Top of Entries shown

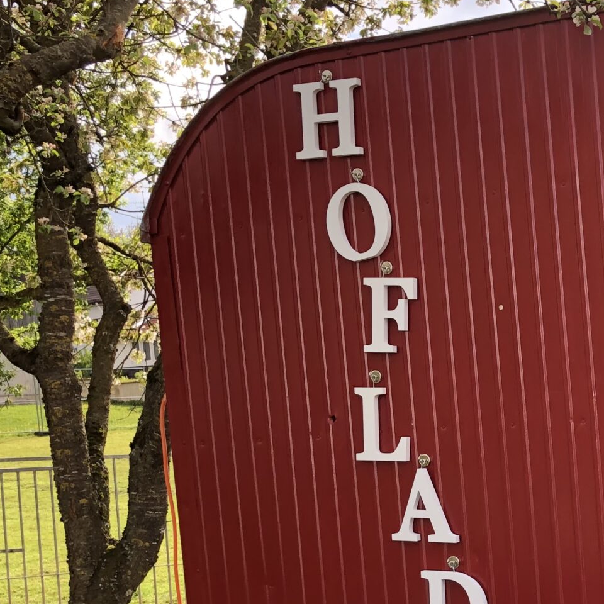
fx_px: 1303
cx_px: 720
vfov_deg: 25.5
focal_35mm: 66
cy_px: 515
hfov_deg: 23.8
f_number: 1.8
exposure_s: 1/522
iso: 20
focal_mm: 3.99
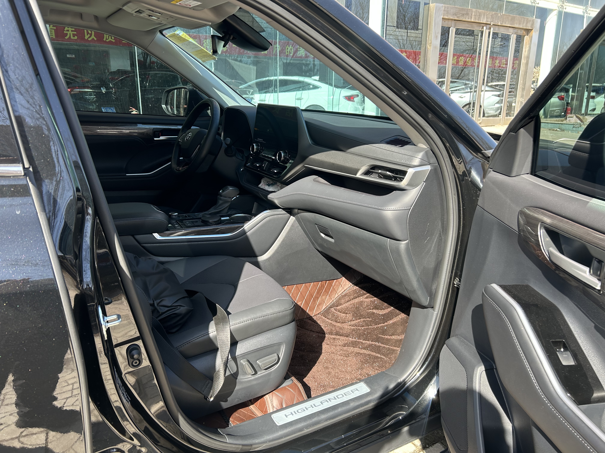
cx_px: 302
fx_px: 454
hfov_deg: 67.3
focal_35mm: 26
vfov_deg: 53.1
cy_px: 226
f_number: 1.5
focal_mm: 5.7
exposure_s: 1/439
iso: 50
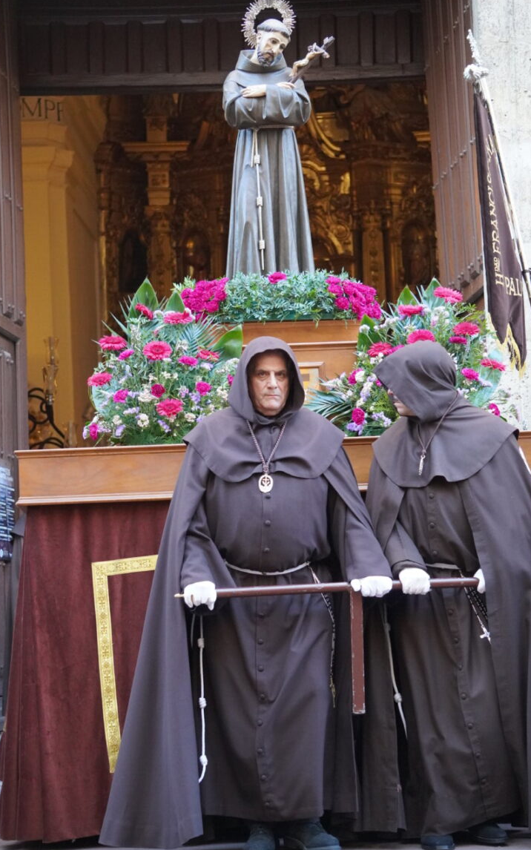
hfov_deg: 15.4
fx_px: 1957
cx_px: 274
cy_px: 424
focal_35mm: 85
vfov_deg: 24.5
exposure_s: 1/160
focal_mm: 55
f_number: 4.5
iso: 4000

Bottom of Entries shown

### Prompt
Everything from the line holding "focal_35mm: 85" through the final line of the material must be given again exactly, and nothing outside that stretch.

### Answer to this task
focal_35mm: 85
vfov_deg: 24.5
exposure_s: 1/160
focal_mm: 55
f_number: 4.5
iso: 4000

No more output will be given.